Velho Zhou examinou Lu Yang, revistou-o, encontrando apenas uma marmita, nada mais, e o deixou passar.
...
Chi Xulong, conhecido entre os cultivadores do Caminho Demoníaco das redondezas como um homem impiedoso, acreditava que, ao se juntar à seita, conquistaria um território e se tornaria o imperador local.
Mesmo preso, sua ambição permanecia intacta.
Se estava na cadeia, seria o chefe da prisão!
Mas o primeiro obstáculo era não conseguir intimidar ninguém.
Estava preso numa cela que nem cultivadores do estágio de Fundação conseguiam romper, sem armas e rodeado de vizinhos que não poupavam insultos ou sarcasmo, deixando Chi Xulong irritado.
Então, seu companheiro de cela, Shen Jingyi, teve uma ideia. Ele colocou uma pedra na boca e, com um "puf!", cuspiu-a como uma bala, de força surpreendente.

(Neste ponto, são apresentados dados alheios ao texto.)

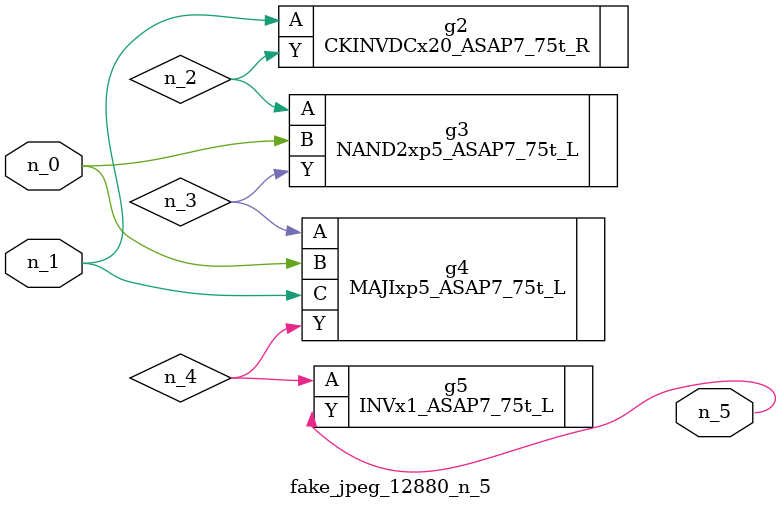
<source format=v>
module fake_jpeg_12880_n_5 (n_0, n_1, n_5);

input n_0;
input n_1;

output n_5;

wire n_2;
wire n_3;
wire n_4;

CKINVDCx20_ASAP7_75t_R g2 ( 
.A(n_1),
.Y(n_2)
);

NAND2xp5_ASAP7_75t_L g3 ( 
.A(n_2),
.B(n_0),
.Y(n_3)
);

MAJIxp5_ASAP7_75t_L g4 ( 
.A(n_3),
.B(n_0),
.C(n_1),
.Y(n_4)
);

INVx1_ASAP7_75t_L g5 ( 
.A(n_4),
.Y(n_5)
);


endmodule
</source>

O impacto era considerável.
Shen Jingyi, assassino de profissão, dominava o uso de objetos como armas ocultas.
— Estamos juntos na adversidade, precisamos nos unir e conquistar este lugar! — declarou Shen Jingyi, com espírito de camaradagem. — Aprenda este truque comigo; juntos, seremos invencíveis na prisão!

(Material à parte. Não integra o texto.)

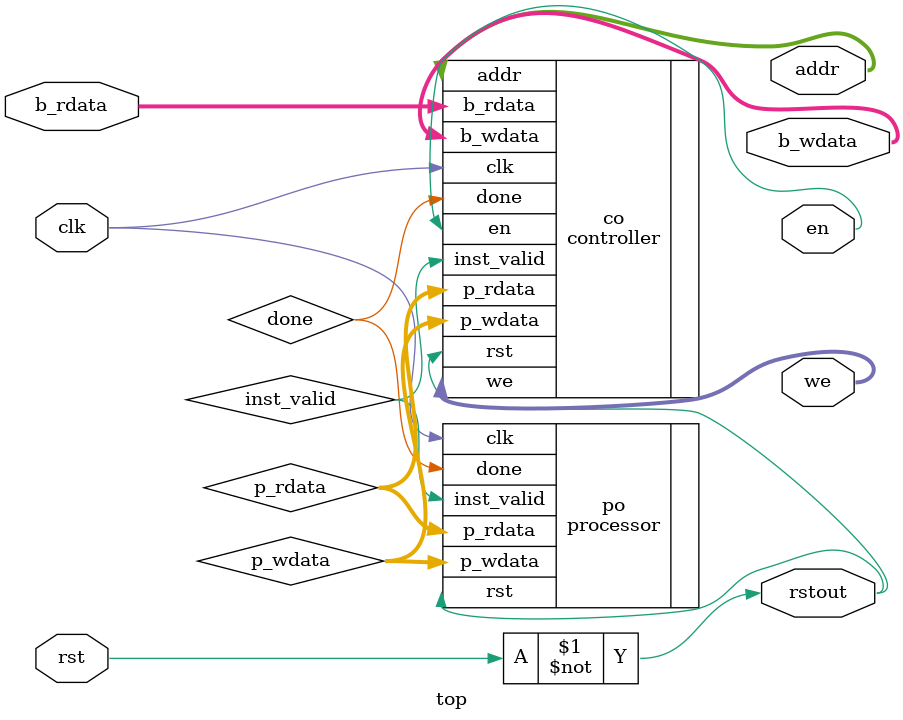
<source format=v>
`timescale 1ns / 1ps


module top(
input clk,
input rst,
input  [31:0] b_rdata,
output [31:0] b_wdata,
output [31:0] addr,
output [3:0] we,
output en,
output rstout

    );
    
wire inst_valid;
wire [63:0] p_rdata;
wire [31:0] p_wdata;
wire done;

//wire rst_n;
assign rstout = ~rst;
processor po(
        .clk(clk),
        .rst(rstout),
        .inst_valid(inst_valid),
        .p_rdata(p_rdata),
        .p_wdata(p_wdata),
        .done(done)
    );
    
   
controller co(
        .clk(clk),
        .rst(rstout),
        .done(done),
        .p_wdata(p_wdata),
        .b_rdata(b_rdata),
        .b_wdata(b_wdata),   
        .p_rdata(p_rdata),
        .addr(addr),
        .inst_valid(inst_valid),
        .we(we),
        .en(en)

    );
endmodule

</source>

Chi Xulong ficou empolgado, acordando cedo e treinando arduamente para disparar pedras com a boca.
Infelizmente, não tinha talento; apesar da força bruta, não conseguia dominar a técnica.
— Assim, guarde o ar na boca, depois solte rápido, com um "puf"! — Shen Jingyi demonstrava, tentando ensinar Chi Xulong.
— Eu sei, é só cuspir — respondeu Chi Xulong, um pouco impaciente.
— Está errado, seus lábios estão muito juntos. Veja, assim...
— Assim?
Lu Yang, do lado de fora da cela, observava Chi Xulong e Shen Jingyi fazendo bicos um para o outro, ponderando se deveria interrompê-los. Aquela cena era facilmente mal interpretada.
Melhor gravar com a esfera de registro.